ONEOK Partners L.P. (OKS) continues with its steady effort towards expansion of its operations by adding new infrastructure. The partnership has completed three important projects: the Sterling III pipeline, Canadian Valley natural gas processing facility and an ethane/propane (E/P) splitter. All the three projects are part of ONEOK Partners’ $6-$6.4 billion capital-growth program through 2016.

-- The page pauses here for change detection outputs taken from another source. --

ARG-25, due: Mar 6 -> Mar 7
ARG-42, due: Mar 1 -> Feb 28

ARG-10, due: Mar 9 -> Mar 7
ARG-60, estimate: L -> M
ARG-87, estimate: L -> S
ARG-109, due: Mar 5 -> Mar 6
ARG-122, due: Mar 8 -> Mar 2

ONEOK Partners has constructed a 540-plus-mile, 16-inch diameter natural gas liquids (NGL) pipeline, called Sterling III pipeline, stretching from the Mid-Continent region to the Texas Gulf Coast. The pipeline will carry 193,000 barrels per day (bpd) of either unfractionated NGLs or NGL purity products from the partnership's NGL operations at Medford, OK to its storage and fractionation facilities at Mont Belvieu, TX.
Located in Cana-Woodford Shale, OK, the Canadian Valley natural gas processing facility has a capacity to process 200-million cubic feet per day (MMcf/d) of natural gas. ONEOK Partners has invested $340-$360 million for this project. It is the partnership’s largest natural gas processing facility in OK. The new infrastructure will enable the partnership to increase its processing capability to around 700 MMcf/d.

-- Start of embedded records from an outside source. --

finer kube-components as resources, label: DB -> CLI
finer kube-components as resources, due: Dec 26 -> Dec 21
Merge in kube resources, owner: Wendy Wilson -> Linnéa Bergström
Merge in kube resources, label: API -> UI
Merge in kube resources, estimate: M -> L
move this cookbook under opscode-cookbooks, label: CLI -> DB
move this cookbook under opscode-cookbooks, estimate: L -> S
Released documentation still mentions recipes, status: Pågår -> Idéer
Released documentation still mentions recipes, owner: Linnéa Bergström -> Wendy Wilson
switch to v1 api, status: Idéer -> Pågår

The third project, a 40,000-bpd E/P splitter at ONEOK Partners’ NGL storage facility in Mont Belvieu, TX, cost the partnership $46 million. The infrastructure will enable ONEOK Partners to split E/P mix into purity ethane and propane. The facility has a capacity to produce purity ethane and propane of 32,000 bpd and 8,000 bpd, respectively.
Cana-Woodford Shale is situated in Western Oklahoma. As per a U.S. Energy Information Administration report published in 2011, the shale is expected to be the world’s deepest commercial horizontal shale play. The depth ranges from 11,500 to 14,500 feet. The estimated ultimate recovery (:EUR) of the shale is 4-12 billion cubic feet (Bcf) with an average EUR of 5.2 Bcf per well. The shale contains gas, NGL and oil of about 65%, 30% and 5%, respectively.

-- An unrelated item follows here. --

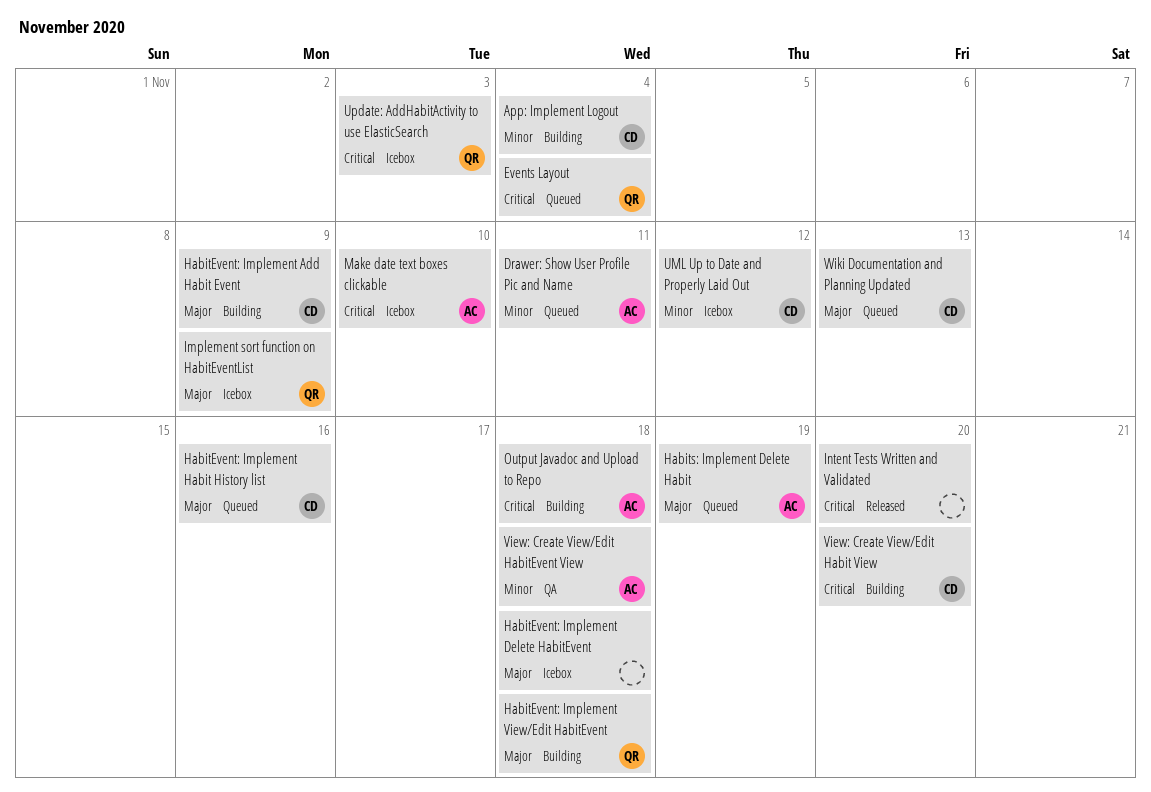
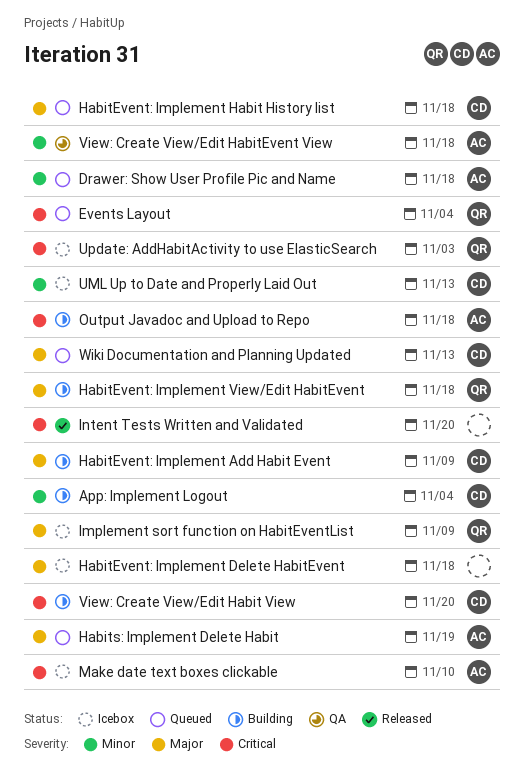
Drawer: Show User Profile Pic and Name, due: Nov 11 -> Nov 18
HabitEvent: Implement Habit History list, due: Nov 16 -> Nov 18
UML Up to Date and Properly Laid Out, due: Nov 12 -> Nov 13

To reap the benefits of the vast resources of Cana-Woodford Shale, energy companies like Devon Energy Corp. (DVN) and Marathon Oil Corp. (MRO) have a significant presence in the region and engages in steady exploration and production activities.
The construction of the Sterling III pipeline and Canadian Valley natural gas processing facility are in sync with the existing infrastructural development initiatives undertaken by ONEOK Partners in Cana-Woodford Shale.
ONEOK Partners has decided to further invest in Cana-Woodford Shale. The partnership intends to reconfigure its existing Sterling I and II pipelines. The estimated cost for the development of the Stateline III pipeline and the reconfiguration projects will be in the range of $760-$790 million. We believe that the scheduled completion of these projects will enable the partnership to meet the growing customer demand.
ONEOK Partners currently has a Zacks Rank #3 (Hold). However, another stock from the industry that is presently performing better is Energy Transfer Equity, L.P. (ETE) with a Zacks Rank #1 (Strong Buy).